Homeowner’s access to official records of the association: Records must be maintained for seven years, and within  45 miles of the community or within the same county. HOA records are permitted to be maintained electronically.HOA members are authorized  to photograph records at no charge; however, additional restrictions have been placed on copying costs. 

For more information regarding Florida Homeowners Association laws, click here.


Red Flags in Real Estate

As an independent insurance agency, we have access to many insurance carriers. However, your homeowners insurance options become more scarce if the following “red flags” are a oncern.

Age of Home

If a house is 30 years of age or older and has not had any updates, it may be difficult to insure. In this scenario, insurance companies are concerned about the age and condition of the following items: the roof, the electrical, the plumbing and the heating and cooling system. 
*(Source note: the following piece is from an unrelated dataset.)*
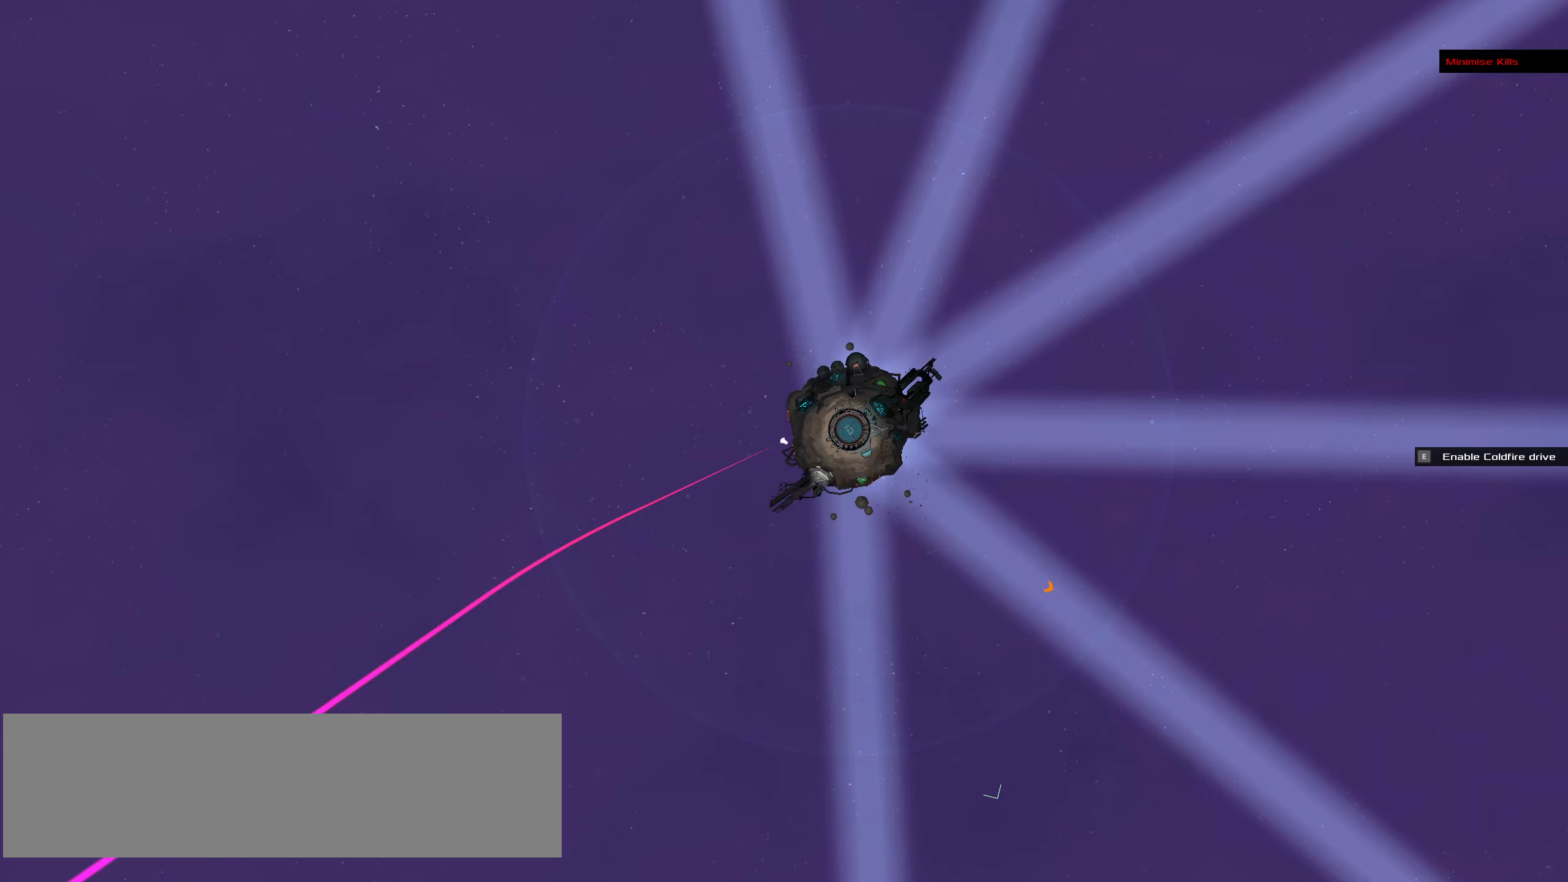
{"keys": [], "mouse": [], "events": []}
As mentioned above, the condition of the roof is a primary concern for homeowners insurance companies.

Age of Roof: Roofs over 15 years of age catch the attention of insurers and may make them wary when it comes to insuring the property.
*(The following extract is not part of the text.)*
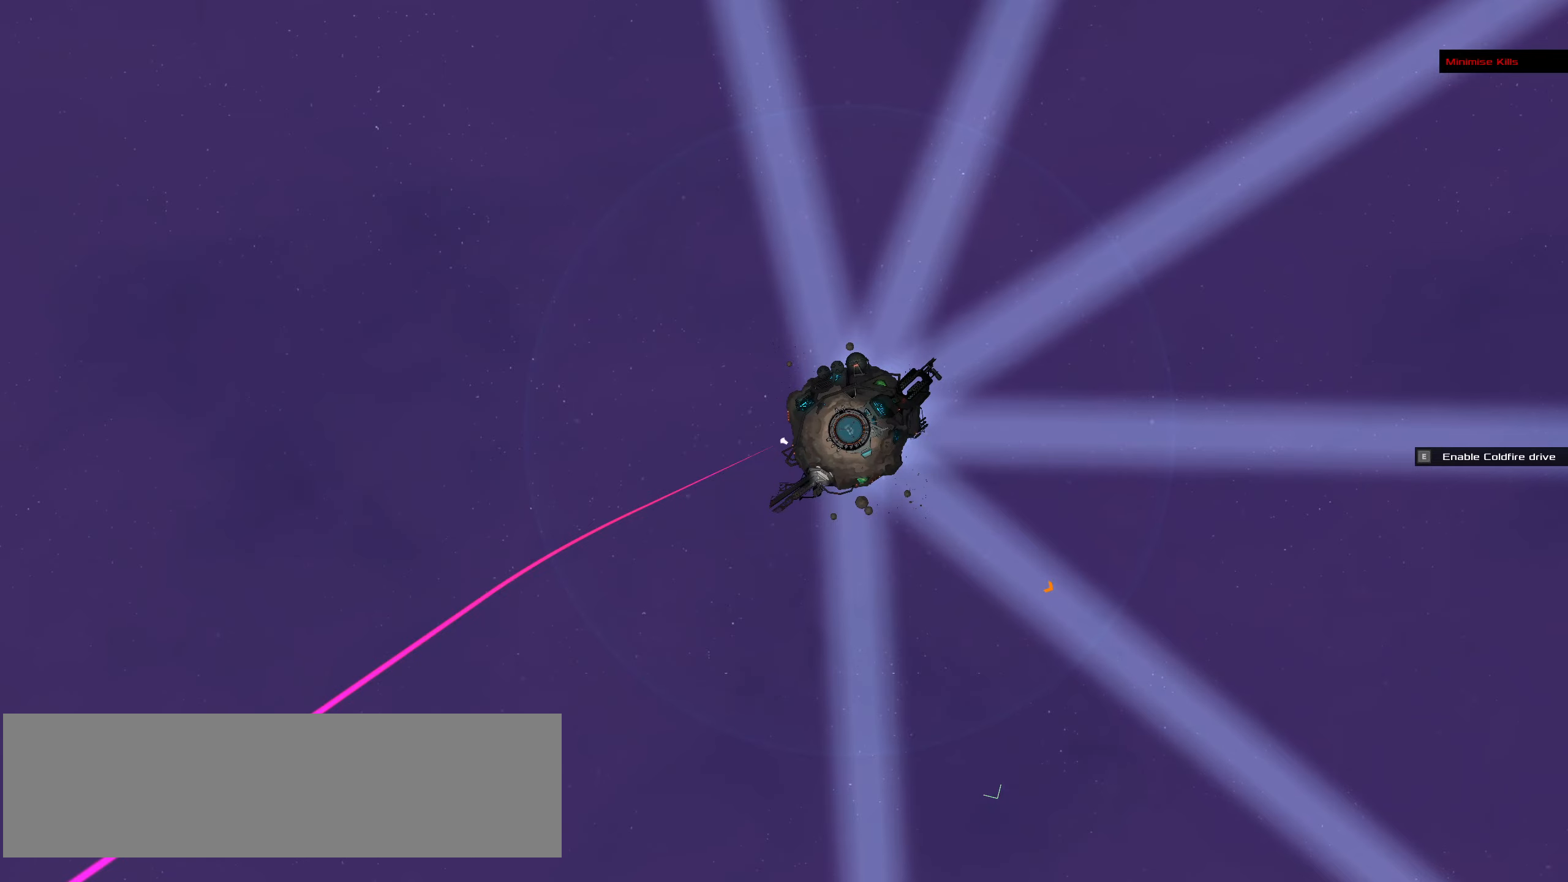
{"keys": [], "mouse": [], "events": []}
Damaged or Flat Roofs: Flat roofs are a concern for homeowners insurance companies because they are susceptible to leaks due to the fact that flat roofs allow for water to remain stagnant on the surface. In addition to standing water being a concern, most flat roofs are also made with less superior materials, such as tar and gravel, which are less sufficient than shingles.

Structural Concerns

Open Foundations: Open foundations allow critters to have easy access to wiring, which is often chewed and damaged, thus creating a potential fire hazard.

Structural damage: Any history of prior structural damage concerns insurance companies and may deter them from insuring the property.
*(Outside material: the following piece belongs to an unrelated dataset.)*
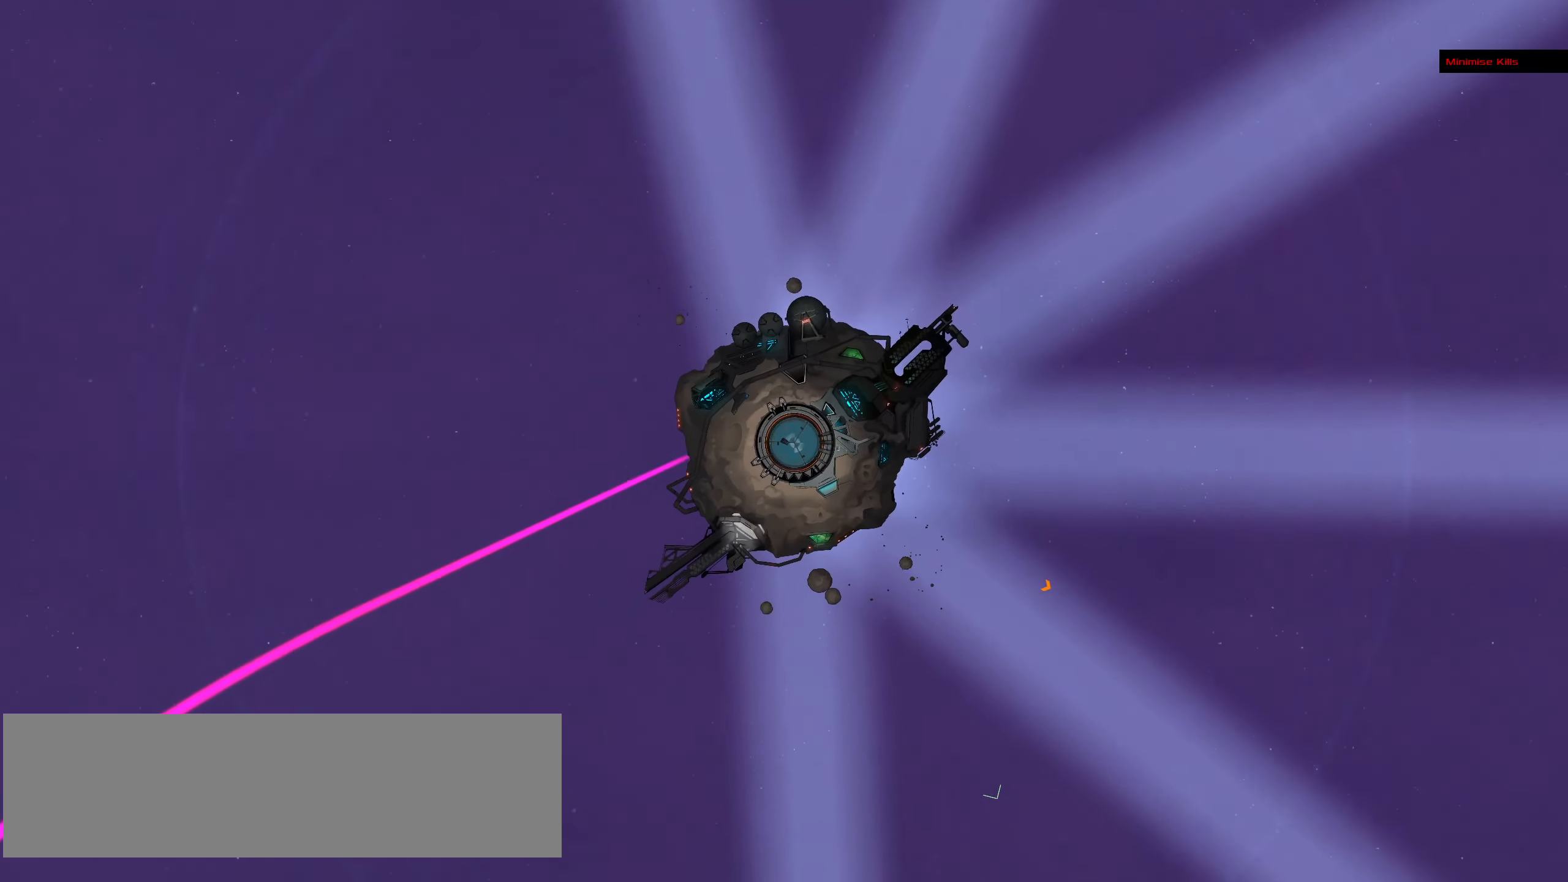
{"keys": [], "mouse": [], "events": []}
Pools without fences or screened enclosures: Insurance companies are concerned small children may wander into unprotected pools and potentially drowning.

Pools with diving boards and/or slides: Pools with slides and/or diving boards concern insurance companies due to the higher risk of injury and potential for death.


Homes on over 5 acres of land: Home insurance companies like to know that your house is not secluded. For instance, if a fire occurs while you are not home and your property is not within eyesight of another homeowner, your house may be completely destroyed before the fire department arrives.

Homes over 5 miles from a fire station. Homes over 1000 feet from a fire hydrant: A home’s proximity to a fire station and fire hydrant is also a concern to many insurance companies. The further away your home is from a fire station, the longer it will take for firefighters to arrive – it’s just that simple. Additionally, if there is not access to a sufficient supply of water near by, fighting the fire will be more difficult. If a fire hydrant is not in close proximity, some insurance companies are willing to consider other means of water supplies, i.e. a lake, etc.


Homes with prior insurance claims: If it is documented that there was a prior claim filed for the property, insurance companies may be hesitant to provide insurance.

Insured’s with prior insurance claims: If you have prior claims, especially an extensive amount, an insurance company may view you as a potential risk to insure and either increase your premium or deny coverage all together.